GoBigEd

Monday, October 14, 2002


Four Thousand Dropouts in Nebraska?

According to the Lincoln-based child advocacy group, Voices for Children, in 1999 more than 4,000 students dropped out of school and 849 were expelled. Among them was a disproportionate number of black and Hispanic youth.

Read it and weep on http://www.VoicesForChildren.com

I"m having a real problem believing that figure is correct. The same group reported that 22,635 diplomas were granted in Nebraska and another 2,406 General Equivalency Diplomas or other high-school equivalent degrees were awarded.

So according to the child advocacy group, about 25,000 people finished high school in Nebraska but nearly another 5,000 either dropped out or were kicked out.

What kind of a success rate is that?

We all know what juvenile justice officials say about youth crime: the vast majority of young people who get into serious trouble with the law first get into serious trouble in school. They had learning disabilities that didn't get corrected or adjusted for, they never learned to read, write and figure properly, their grades were horrible, their hopes were dashed, they fell into the wrong crowd and continued on that downward spiral.

Meanwhile, we are spending something like $6,000 per pupil per year in K-12 public education in Nebraska for general-fund operations alone, not counting off-budget costs like major bond issues and so forth.

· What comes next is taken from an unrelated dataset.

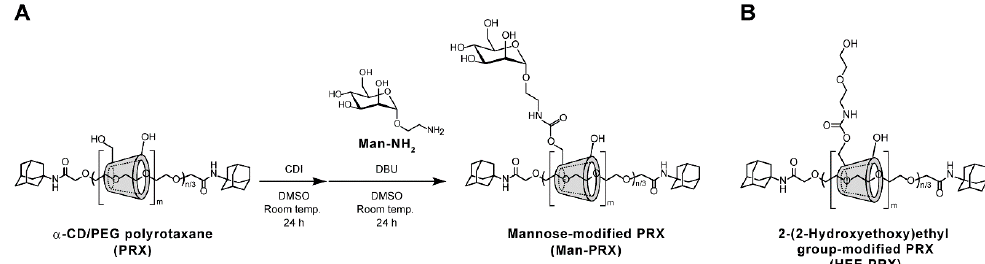
Figure 1. ( A ) Scheme for synthesizing α - D -mannose-modified α -CD/PEG-based PRX (Man-PRX) and ( B ) chemical structure of 2-(2-hydroxyethoxy)ethyl carbamate-modified PRX (HEE-PRX), where n and m denote the polymerization degree of the PEG axle and the number of threaded α -CDs, respectively.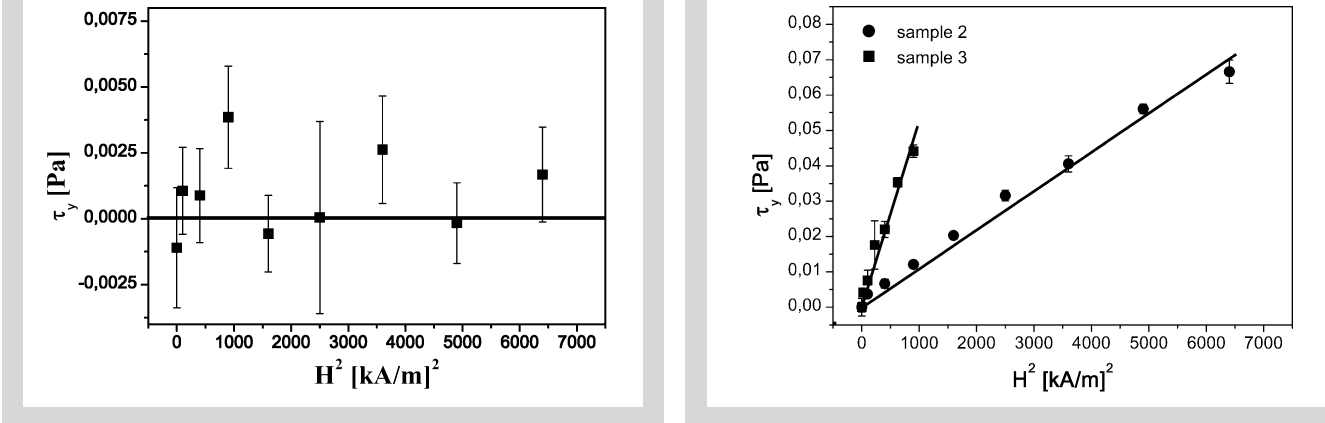
Figure 9: (a – left) Small particles (d = 10 nm) contained in sample 1 do not form structures. For this ferrofluid, a yield stress τ y could not be observed. (b – right) Yield stress τ for both fer- y rofluids depends quadrati- cally on the strength of the applied magnetic field. For the cobalt based ferrofluid (sample 3) with a higher λ * stronger effect is observed compared to magnetite based ferrofluid (sample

Five thousand kids leave school at $6,000 apiece. So that's a minimum of $30 million a year in Nebraska tax dollars that's lost as a "bad investment" . . . a "write-off"?

Do we really do that to young people in Nebraska? Really?

If that statistic is correct . . . where is the outrage?

How can voters go to the polls Nov. 5, or any time soon, and give schools MORE money if schools are allowing this to happen to so many young people?

Voters and taxpayers should demand a full accounting on the failures of public schools, including dropout and expulsion information, right along with the happy, peppy positive propaganda that's being slung about to bring more dough into already-bulging school coffers.